Page text
Sometimes
It was another busy
evening at Frick Hospital emergency department when an ambulance radioed in
saying they were bringing another chest pain to our emergency room. That was
just what we needed. All of our monitor beds were full, either folk with chest
pains or people with shortness of breath. I was wondering what I could do, when
the doctor said he was planning to discharge a middle aged man in our bed
number eight. He’d been medically cleared, so I grabbed a wheelchair, pulled out
his I. V., and moved him into the middle aisle between the bottoms of the beds.
I ripped the dirty sheet off the cart, did a quick wipe of the mattress with
cleaning fluid, and tossed on a fresh sheet before going back into the triage
area.
The man with chest
pain, coming in by ambulance now had a bed. I was in the triage area that
evening and as I bustled back and forth from triage area to the emergency room
desk, I noticed that the man I’d earlier placed in the wheelchair was looking
grayer and grayer as he waited for his paperwork to be completed. I decided to
check the man in the wheelchair who was still waiting to be discharged. The man
looked really sick. But before I could ask, he began to clutch his chest. I was
so glad that one of the other beds had opened up. That patient had been admitted
to the hospital taken to his room upstairs. The bed still wore a rumpled sheet
and hadn’t been cleaned.

Exercise data
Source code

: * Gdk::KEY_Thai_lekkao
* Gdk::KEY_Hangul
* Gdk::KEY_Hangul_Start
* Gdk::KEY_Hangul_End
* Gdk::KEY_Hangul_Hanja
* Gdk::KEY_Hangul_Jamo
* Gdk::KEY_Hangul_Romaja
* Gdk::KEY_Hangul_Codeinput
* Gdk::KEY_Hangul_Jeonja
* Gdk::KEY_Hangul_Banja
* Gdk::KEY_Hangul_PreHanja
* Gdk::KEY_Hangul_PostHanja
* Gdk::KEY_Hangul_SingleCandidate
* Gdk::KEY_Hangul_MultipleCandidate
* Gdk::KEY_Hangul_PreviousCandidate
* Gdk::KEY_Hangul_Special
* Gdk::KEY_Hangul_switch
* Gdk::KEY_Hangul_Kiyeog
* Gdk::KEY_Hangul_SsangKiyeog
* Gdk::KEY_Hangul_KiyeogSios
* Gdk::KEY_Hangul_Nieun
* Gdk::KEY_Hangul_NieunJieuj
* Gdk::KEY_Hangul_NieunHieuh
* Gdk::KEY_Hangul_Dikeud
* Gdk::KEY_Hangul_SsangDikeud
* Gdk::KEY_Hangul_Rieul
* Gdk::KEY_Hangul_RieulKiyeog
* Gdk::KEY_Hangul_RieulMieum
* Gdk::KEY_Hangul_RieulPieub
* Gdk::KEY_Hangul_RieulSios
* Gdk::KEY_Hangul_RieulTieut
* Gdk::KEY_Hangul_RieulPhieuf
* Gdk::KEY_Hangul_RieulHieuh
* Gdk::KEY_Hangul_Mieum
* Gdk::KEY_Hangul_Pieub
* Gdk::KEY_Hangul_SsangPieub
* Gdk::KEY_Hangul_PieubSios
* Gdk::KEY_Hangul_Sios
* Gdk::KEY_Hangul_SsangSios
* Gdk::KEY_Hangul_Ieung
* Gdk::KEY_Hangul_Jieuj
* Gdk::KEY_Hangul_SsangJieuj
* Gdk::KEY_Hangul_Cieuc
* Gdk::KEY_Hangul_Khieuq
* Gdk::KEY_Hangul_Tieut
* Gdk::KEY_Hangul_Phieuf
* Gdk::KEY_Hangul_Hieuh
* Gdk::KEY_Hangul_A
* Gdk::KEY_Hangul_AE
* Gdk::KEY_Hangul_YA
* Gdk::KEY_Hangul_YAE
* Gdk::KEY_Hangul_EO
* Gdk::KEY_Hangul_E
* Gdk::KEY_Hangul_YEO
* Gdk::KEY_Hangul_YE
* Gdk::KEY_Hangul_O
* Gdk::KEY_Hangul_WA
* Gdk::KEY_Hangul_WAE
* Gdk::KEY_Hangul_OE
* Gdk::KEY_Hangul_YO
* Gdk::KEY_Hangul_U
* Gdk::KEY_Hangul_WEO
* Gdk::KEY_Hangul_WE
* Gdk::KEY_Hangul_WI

Brief 1
In the emergency room story, which bed was the middle-aged man in before the doctor planned to discharge him?
Brief 2
Continue the emergency room story from its last sentence.
The listing has no connection to the emergency room story.

Exercise output 1
He was in bed number eight.

Exercise output 2
“I need help in here!” I called, as the man started
to collapse and slide to the floor out of the chair. A feeling of panic kicked
in and I snatched him from the seat and tossed him onto the dirty bed. It was
just in time. Normally I wouldn’t have been able to lift the man by myself. But
it’s strange how adrenaline can give you extra strength.
The man’s heart had
infarcted while waiting to be discharged from the emergency department. He
didn’t arrest, but had a massive myocardial infarct. We stabilized him and sent
him to a larger facility. I’m glad that we had been busy and the paper work was
delayed. If the man had been on his way home and infarcted, he would never have
survived. Sometimes things just happen for a reason.